The proposed rule amendments would impact the filing and content of Form D by issuers relying on new Rule 506(c). An issuer intending to conduct a Rule 506(c) offering using general solicitation would have to:
  • File a Form D no later than 15 days before first engaging in general solicitation.
  • File a closing amendment to Form D within 30 days after the offering has been completed or abandoned.
  • Disclose additional information in the Form D, including:
    • its website address;
    • specific uses of the proceeds of the offering;
    • the number and types of accredited investors participating in the offering;
    • whether general solicitation materials were filed with FINRA;
    • the types of general solicitation used or to be used; and
    • methods used or to be used to verify the accredited investor status of purchasers.
Some of the additional information requirements for Form D would apply to any Rule 506 offering, such as information on the number of accredited and non-accredited investors participating in the offering and the amounts purchased by each category of investor.
In addition, under the proposed rule amendments, issuers that failed to file any required Form D reports in the past five years would be disqualified from using any provision of Rule 506 for a future private placement. This disqualification would end one year after all required Form D filings were made. The SEC staff would consider waivers of this disqualification on a case by case basis.

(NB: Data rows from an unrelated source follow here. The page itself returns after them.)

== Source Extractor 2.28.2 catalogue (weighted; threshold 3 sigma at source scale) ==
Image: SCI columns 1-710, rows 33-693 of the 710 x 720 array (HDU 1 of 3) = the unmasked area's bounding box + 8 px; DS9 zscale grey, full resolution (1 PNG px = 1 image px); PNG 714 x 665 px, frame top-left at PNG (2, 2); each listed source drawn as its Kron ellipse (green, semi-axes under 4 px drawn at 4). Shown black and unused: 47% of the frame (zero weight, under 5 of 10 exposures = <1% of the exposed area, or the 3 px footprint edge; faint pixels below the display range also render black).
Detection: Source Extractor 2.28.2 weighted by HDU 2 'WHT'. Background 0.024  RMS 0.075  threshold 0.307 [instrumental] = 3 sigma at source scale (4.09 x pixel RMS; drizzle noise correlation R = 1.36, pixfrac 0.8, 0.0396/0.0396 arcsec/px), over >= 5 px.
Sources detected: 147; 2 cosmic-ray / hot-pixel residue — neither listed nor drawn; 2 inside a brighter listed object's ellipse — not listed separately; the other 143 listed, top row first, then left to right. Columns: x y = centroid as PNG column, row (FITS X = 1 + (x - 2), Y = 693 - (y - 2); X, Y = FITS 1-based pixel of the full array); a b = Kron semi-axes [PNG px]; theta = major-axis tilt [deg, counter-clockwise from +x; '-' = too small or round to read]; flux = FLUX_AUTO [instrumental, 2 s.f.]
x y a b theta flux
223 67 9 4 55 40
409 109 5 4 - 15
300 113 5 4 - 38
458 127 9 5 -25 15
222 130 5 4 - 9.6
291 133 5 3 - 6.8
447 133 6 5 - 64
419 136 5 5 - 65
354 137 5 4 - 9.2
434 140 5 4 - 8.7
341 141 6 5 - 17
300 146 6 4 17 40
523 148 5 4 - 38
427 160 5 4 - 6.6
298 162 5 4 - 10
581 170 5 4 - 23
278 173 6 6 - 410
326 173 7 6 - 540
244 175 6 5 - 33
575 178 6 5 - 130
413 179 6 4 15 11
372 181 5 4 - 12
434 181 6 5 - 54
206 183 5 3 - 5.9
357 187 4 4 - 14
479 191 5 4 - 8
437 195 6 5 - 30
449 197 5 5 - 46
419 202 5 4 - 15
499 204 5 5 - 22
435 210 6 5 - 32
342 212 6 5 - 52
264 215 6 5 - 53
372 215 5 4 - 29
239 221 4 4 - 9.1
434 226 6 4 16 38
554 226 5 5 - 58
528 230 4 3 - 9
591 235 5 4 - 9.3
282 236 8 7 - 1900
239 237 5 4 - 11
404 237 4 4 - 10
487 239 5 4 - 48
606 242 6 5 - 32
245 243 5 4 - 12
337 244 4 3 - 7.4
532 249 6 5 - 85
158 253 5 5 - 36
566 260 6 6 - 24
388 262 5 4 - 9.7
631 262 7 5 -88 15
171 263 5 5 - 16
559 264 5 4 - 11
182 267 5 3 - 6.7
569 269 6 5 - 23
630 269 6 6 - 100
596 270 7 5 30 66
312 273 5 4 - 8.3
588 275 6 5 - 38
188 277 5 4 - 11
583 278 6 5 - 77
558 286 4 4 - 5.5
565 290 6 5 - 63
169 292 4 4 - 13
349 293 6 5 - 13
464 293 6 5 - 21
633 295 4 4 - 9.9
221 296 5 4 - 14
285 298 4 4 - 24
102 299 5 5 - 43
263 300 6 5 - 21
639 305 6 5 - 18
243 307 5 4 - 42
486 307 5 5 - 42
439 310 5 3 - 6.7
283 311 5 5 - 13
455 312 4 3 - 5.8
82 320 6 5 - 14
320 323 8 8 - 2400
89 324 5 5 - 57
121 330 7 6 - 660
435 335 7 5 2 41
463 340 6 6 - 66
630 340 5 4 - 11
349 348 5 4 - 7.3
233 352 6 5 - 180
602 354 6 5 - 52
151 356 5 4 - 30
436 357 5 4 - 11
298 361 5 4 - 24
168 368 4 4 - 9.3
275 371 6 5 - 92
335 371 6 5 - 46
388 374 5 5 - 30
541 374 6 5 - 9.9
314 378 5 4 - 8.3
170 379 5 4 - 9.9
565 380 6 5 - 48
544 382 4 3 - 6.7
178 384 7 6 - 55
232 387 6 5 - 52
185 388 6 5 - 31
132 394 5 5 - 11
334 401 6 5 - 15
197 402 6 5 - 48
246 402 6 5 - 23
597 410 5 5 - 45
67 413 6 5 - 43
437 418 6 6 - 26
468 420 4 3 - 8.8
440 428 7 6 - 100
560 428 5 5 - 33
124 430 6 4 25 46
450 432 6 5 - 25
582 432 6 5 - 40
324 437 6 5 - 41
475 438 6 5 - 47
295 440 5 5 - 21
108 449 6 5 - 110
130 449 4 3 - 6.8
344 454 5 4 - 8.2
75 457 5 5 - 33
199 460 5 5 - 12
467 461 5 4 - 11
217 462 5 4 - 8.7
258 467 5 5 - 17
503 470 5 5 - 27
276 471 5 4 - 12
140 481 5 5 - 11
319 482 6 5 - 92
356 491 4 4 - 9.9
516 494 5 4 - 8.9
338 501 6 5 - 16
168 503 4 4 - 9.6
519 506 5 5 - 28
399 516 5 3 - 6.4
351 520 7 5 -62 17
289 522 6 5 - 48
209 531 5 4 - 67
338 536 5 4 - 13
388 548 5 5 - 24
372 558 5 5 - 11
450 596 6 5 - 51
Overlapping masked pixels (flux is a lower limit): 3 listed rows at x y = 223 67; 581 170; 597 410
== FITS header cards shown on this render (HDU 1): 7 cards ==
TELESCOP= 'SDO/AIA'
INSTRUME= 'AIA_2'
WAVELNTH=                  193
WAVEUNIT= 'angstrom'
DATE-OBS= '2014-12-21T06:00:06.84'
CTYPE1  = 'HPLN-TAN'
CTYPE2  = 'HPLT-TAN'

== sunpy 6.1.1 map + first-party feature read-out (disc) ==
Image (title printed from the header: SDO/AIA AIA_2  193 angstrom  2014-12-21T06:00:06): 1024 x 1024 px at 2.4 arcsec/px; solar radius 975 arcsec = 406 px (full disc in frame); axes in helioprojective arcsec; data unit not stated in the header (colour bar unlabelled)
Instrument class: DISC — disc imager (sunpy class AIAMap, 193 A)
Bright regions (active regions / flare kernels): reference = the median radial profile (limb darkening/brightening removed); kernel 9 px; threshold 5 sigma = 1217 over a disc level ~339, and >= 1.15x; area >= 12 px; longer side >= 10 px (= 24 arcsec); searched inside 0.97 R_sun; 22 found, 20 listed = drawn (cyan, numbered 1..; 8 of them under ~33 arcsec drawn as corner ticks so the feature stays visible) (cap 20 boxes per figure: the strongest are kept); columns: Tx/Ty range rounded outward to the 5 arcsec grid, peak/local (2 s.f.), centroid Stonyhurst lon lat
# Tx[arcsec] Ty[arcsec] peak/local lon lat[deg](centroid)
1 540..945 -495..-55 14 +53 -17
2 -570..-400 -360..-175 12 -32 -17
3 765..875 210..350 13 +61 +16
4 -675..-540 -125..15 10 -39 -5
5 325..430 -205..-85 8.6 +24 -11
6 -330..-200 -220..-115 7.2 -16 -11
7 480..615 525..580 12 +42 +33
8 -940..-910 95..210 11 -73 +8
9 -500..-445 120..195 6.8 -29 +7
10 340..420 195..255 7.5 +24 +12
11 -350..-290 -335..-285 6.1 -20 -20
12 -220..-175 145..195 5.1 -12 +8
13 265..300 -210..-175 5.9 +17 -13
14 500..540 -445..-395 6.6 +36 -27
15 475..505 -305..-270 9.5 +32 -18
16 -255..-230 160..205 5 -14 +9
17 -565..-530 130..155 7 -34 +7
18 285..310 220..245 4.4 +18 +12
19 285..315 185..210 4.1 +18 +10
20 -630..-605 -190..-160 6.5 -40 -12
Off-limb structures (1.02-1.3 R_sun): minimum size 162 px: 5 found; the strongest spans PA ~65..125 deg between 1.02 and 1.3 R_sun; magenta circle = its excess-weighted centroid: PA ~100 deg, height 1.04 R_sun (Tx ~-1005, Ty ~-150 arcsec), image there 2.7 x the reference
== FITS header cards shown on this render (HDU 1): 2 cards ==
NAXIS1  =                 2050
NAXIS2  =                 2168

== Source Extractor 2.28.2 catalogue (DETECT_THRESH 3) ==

General Solicitation Materials

Regulation D would also be amended to add new Rule 509 that would require:
  • Legends in written materials used for general solicitation in a Rule 506(c) offering, including that:
    • the securities can only be sold to accredited investors;
    • the securities are being offered under an exemption from registration and there are no specific disclosure requirements for this type of offering;
    • the SEC has not passed on the merits of this offering;
    • investing involves risk and investors should be prepared to face the loss of their investment; and
    • transfer and resale of the securities are restricted and investors should be aware they may not be able to resell their securities.
  • Additional legends and disclosure for private funds that include performance data in their materials, including that:
    • the securities are not subject to the protections of the Investment Company Act;
    • the performance data is for past performance, and past performance does not guarantee future performance;
    • the fund does not have to follow any standard methodology for calculating performance data; and
    • the performance data must be as of the most recent practicable date, and the period for the data.
In addition, under proposed new Rule 510T issuers would have to submit their written general solicitation materials to the SEC, on a temporary basis, by no later than the date of first use of the materials. Rule 510T would expire two years after its effective date. These materials would not be made publicly available and would not be considered furnished or filed under the Securities Act or Exchange Act.

Rule 156

Under proposed amendments to Rule 156, the anti-fraud guidance in Rule 156 would also apply to the offer and sale of securities by all private funds, including any private fund engaging in general solicitation in an offering under new Rule 506(c).

Rule 506(c) Work Plan

In addition, the staff of several divisions at the SEC would coordinate to evaluate the use of Rule 506(c) going forward, including:
  • The range of purchaser verification methods used.
  • Whether capital formation shifts from registered offerings and non-Rule 506(c) offerings to Rule 506(c) offerings.
  • Information disclosed in Form D filings and general solicitation materials.

Accredited Investor Definition

The SEC is also soliciting comments on the definition of accredited investor for natural persons, including whether net worth and annual income are appropriate measures and, if so, at what levels.